Dana (17) ist hochschwanger und kämpft gleichzeitig mit dem Tod

Pennsylvania - Dana ist 17 Jahre alt und kämpft zur Weihnachtszeit um ihr und vor allem um das Leben ihrer ungeborenen Tochter. Bei einer Routineuntersuchung während der Schwangerschaft erkennen die Ärzte eine besonders schlimme Krebsform bei der US-Studentin.

"Ich dachte, das Baby drückt vielleicht irgendwie auf die Nerven“ - Mit diesem Gedanken ignorierte die Studentin aus Pennsylvania ihre Schmerzen und Symptome während der Schwangerschaft, weiß dailymail. Als sie bei einer Routineuntersuchung ihrem Arzt von den Beschwerden erzählt, ordnet dieser sofort ein MRT an. Dann der Schock. Es wird festgestellt, dass sich in ihrem Kopf eine seltene Tumor-Art entwickelt hat.

"Diffusen intrinsischen Ponsgliom“ (DIPG) tritt ursprünglich oft bei Kindern im Alter von fünf bis zehn Jahren auf. Die Lebenserwartung liegt ohne Behandlung bei zwei bis drei, mit Strahlentherapie bei neun Monaten. 90 Prozent der Patienten sterben trotz Bestrahlung innerhalb von 18 Monaten. 

Trotz der tragischen Diagnose dreht sich bei Dana alles um ihren Fötus. Deshalb fragt sie kurz nach dem die Ärzte: "Wird mein Baby ok sein?"

Um das Leben ihres ungeborenen Mädchens nicht zu gefährden, verzichtet die werdende Mutter auf die lebensverlängernden Maßnahmen.
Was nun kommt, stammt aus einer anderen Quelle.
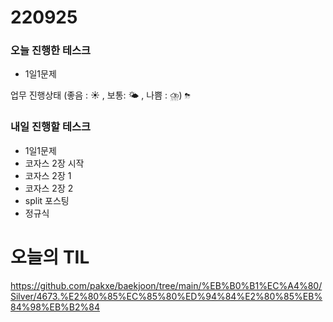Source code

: # 220925

### 오늘 진행한 테스크

- 1일1문제

업무 진행상태 (좋음 : ☀ , 보통: 🌤 , 나쁨 : ⛈)
`⛈`

### 내일 진행할 테스크

- 1일1문제
- 코자스 2장 시작
- 코자스 2장 1
- 코자스 2장 2
- split 포스팅
- 정규식

# 오늘의 TIL

https://github.com/pakxe/baekjoon/tree/main/%EB%B0%B1%EC%A4%80/Silver/4673.%E2%80%85%EC%85%80%ED%94%84%E2%80%85%EB%84%98%EB%B2%84
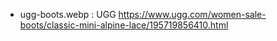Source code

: - ugg-boots.webp : UGG https://www.ugg.com/women-sale-boots/classic-mini-alpine-lace/195719856410.html
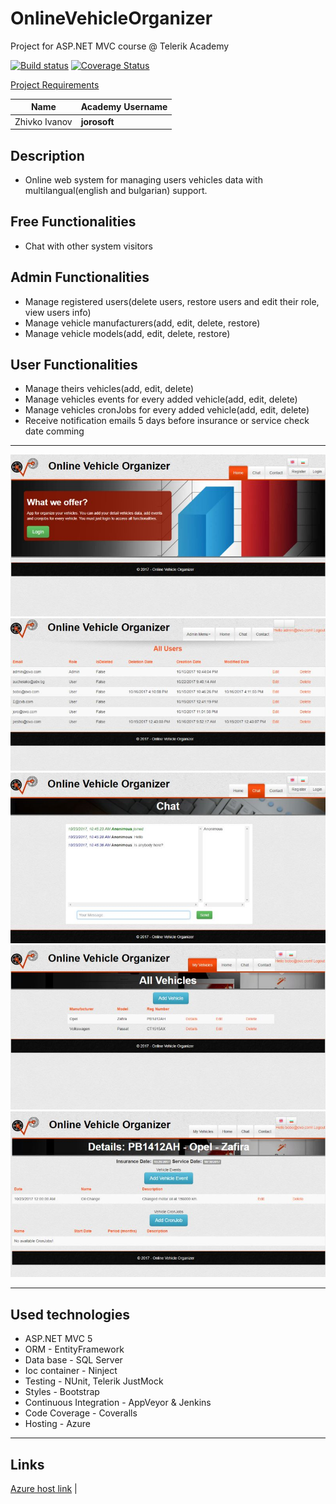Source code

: # OnlineVehicleOrganizer
Project for ASP.NET MVC course @ Telerik Academy

[![Build status](https://ci.appveyor.com/api/projects/status/1pjb822gbs1305qr/branch/master?svg=true)](https://ci.appveyor.com/project/jorosoft/onlinevehicleorganizer/branch/master)  [![Coverage Status](https://coveralls.io/repos/github/jorosoft/OnlineVehicleOrganizer/badge.svg?branch=master)](https://coveralls.io/github/jorosoft/OnlineVehicleOrganizer?branch=master)

[Project Requirements](https://github.com/TelerikAcademy/ASP.NET-MVC/blob/master/resources/Final%20Project/2017/README.md)

| Name              | Academy Username  |
|-------------------|-------------------|
|Zhivko Ivanov      |__jorosoft__       |

## Description
 - Online web system for managing users vehicles data with multilangual(english and bulgarian) support. 

## Free Functionalities
 - Chat with other system visitors

## Admin Functionalities
 - Manage registered users(delete users, restore users and edit their role, view users info)
 - Manage vehicle manufacturers(add, edit, delete, restore)
 - Manage vehicle models(add, edit, delete, restore)
 
## User Functionalities
 - Manage theirs vehicles(add, edit, delete)
 - Manage vehicles events for every added vehicle(add, edit, delete)
 - Manage vehicles cronJobs for every added vehicle(add, edit, delete)
 - Receive notification emails 5 days before insurance or service check date comming 

-----------------------------------------------------------------------------------------------------------------------

![Initial](./Screenshots/1.jpg)
![Initial](./Screenshots/2.jpg)
![Initial](./Screenshots/3.jpg)
![Initial](./Screenshots/4.jpg)
![Initial](./Screenshots/5.jpg)

-----------------------------------------------------------------------------------------------------------------------

## Used technologies
  - ASP.NET MVC 5
  - ORM - EntityFramework
  - Data base - SQL Server
  - Ioc container - Ninject 
  - Testing - NUnit, Telerik JustMock
  - Styles - Bootstrap 
  - Continuous Integration - AppVeyor & Jenkins
  - Code Coverage - Coveralls
  - Hosting - Azure
-----------------------------------------------------------------------------------------------------------------------
## Links

[Azure host link](http://ovoapp.azurewebsites.net//) |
Ärzte drängen nun auf eine schnelle Entbindung um vielleicht doch noch ein Weihnachtswunder herbei führen zu können. 

Wenn Dana sich in drei Wochen in der 34. Schwangerschaftswoche befindet, wollen die Ärzte das Baby holen. Auch für ihren Freund Taylor und ihre Eltern ist es eine schwere Zeit. Doch Dana bleibt zuversichtlich - "Ich glaube nicht an das, was sie sagen, ich erwarte ein Wunder."